• _TASK BRIEF_
If a line in the records below contains "labels", copy that line.

++++ RECORDS PROVIDED

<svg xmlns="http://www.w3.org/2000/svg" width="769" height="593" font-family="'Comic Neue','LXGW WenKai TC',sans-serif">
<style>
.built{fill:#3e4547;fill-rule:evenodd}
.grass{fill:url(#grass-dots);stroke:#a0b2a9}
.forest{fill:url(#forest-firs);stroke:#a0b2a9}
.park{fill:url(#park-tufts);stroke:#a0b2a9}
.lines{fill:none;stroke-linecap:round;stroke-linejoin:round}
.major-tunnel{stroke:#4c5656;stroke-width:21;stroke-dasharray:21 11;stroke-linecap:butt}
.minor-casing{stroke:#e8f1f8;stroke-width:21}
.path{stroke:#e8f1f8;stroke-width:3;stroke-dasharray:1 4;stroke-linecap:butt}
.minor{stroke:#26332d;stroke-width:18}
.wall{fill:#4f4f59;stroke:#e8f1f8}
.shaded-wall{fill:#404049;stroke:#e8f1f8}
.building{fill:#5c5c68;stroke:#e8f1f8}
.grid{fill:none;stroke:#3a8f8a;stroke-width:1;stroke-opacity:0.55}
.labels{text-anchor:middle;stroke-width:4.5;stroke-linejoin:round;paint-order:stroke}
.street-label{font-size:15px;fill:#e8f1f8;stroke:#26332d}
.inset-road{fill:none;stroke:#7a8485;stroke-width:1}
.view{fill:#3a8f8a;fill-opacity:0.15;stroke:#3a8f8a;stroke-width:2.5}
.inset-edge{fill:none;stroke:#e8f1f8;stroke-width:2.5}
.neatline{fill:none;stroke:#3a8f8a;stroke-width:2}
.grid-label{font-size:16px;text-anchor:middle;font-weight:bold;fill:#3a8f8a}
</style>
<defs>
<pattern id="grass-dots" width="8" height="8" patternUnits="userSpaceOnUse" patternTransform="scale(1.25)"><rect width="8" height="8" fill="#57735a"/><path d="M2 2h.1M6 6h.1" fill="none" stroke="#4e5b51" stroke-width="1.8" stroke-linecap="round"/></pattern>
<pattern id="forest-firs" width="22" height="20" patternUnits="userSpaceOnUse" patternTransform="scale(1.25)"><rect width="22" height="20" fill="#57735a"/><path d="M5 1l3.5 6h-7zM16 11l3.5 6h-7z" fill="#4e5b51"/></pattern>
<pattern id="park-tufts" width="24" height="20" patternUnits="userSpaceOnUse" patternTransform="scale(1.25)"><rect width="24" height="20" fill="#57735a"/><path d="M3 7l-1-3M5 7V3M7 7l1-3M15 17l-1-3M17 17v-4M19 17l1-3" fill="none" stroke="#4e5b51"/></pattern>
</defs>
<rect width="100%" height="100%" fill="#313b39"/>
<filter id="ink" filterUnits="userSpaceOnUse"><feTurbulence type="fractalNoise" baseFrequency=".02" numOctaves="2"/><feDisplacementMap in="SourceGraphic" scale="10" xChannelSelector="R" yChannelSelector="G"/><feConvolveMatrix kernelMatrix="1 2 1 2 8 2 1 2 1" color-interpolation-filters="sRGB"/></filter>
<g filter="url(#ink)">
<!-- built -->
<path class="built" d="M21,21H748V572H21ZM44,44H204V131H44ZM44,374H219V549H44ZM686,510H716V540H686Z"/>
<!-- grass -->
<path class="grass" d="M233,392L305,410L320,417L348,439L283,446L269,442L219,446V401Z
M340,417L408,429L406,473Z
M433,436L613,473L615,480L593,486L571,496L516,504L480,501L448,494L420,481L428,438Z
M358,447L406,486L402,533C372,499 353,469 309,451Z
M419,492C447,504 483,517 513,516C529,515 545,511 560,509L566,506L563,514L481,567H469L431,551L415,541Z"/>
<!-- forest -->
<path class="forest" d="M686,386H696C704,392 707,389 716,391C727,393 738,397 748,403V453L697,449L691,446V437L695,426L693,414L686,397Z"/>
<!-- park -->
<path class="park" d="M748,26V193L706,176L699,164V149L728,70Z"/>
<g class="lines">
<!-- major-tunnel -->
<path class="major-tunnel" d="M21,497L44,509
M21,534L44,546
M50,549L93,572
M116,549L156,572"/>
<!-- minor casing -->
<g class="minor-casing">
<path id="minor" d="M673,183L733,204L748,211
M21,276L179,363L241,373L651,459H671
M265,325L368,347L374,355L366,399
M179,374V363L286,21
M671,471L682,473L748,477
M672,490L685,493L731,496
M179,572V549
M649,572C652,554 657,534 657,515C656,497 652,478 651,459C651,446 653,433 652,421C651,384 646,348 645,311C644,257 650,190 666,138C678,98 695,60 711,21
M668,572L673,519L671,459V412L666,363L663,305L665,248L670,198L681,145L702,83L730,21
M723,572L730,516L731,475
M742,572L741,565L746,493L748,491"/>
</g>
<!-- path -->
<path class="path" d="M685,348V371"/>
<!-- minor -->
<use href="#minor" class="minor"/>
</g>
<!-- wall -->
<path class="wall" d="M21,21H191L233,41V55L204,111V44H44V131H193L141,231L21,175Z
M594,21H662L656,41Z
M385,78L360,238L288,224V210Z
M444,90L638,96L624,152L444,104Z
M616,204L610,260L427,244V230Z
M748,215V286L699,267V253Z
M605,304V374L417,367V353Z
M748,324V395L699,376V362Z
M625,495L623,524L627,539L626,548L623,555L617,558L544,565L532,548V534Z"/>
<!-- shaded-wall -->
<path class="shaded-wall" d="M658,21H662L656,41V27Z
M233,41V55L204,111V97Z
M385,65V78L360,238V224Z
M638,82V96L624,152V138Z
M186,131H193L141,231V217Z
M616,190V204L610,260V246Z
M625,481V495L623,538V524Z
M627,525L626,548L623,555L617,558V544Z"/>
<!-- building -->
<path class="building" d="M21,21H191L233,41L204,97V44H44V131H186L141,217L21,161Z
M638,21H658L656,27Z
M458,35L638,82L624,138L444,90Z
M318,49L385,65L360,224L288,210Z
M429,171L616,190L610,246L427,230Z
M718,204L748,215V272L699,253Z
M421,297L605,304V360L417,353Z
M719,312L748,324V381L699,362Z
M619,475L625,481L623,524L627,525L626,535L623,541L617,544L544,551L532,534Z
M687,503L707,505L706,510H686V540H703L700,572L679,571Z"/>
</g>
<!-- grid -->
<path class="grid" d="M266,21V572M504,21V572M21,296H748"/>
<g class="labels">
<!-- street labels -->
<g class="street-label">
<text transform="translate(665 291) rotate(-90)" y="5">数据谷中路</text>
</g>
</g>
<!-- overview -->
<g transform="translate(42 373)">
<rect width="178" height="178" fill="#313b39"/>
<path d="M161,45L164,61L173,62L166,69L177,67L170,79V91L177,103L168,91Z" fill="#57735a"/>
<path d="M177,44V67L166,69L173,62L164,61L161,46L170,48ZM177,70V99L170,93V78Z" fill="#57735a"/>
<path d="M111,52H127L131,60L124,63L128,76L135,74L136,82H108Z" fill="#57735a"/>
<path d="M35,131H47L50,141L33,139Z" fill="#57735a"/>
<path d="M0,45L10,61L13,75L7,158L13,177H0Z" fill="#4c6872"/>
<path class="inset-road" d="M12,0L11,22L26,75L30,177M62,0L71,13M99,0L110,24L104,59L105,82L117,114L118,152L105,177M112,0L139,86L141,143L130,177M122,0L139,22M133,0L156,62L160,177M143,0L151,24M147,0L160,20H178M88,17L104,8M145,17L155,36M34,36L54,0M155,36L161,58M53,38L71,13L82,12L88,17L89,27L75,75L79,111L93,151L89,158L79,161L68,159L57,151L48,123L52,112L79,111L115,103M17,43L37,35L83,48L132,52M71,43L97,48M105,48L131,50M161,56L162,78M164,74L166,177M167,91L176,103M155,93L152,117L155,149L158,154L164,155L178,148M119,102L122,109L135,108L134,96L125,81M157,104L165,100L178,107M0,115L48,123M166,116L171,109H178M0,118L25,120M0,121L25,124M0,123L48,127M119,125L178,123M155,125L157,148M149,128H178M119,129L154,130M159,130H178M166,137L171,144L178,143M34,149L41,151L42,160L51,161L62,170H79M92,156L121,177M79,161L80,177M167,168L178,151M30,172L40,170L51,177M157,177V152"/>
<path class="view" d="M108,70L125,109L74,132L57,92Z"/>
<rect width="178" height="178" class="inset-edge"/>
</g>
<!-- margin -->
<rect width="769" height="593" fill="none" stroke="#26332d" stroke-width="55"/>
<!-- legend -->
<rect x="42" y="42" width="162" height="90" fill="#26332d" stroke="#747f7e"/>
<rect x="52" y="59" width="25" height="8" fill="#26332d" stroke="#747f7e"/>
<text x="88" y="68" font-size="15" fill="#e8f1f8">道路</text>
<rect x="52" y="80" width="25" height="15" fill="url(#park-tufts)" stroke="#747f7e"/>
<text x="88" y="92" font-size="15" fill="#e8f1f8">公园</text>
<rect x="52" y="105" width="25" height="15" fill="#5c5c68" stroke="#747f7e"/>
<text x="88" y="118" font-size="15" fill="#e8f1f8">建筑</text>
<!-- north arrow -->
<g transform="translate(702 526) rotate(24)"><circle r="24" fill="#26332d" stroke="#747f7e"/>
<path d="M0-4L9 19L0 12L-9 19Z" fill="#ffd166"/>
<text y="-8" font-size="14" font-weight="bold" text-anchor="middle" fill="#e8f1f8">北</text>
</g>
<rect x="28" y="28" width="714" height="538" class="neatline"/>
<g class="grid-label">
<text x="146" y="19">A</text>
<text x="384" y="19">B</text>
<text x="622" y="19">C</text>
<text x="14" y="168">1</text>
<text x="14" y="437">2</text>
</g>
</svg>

++++++++

• _ANSWER AREA_
.labels{text-anchor:middle;stroke-width:4.5;stroke-linejoin:round;paint-order:stroke}
<g class="labels">
<!-- street labels -->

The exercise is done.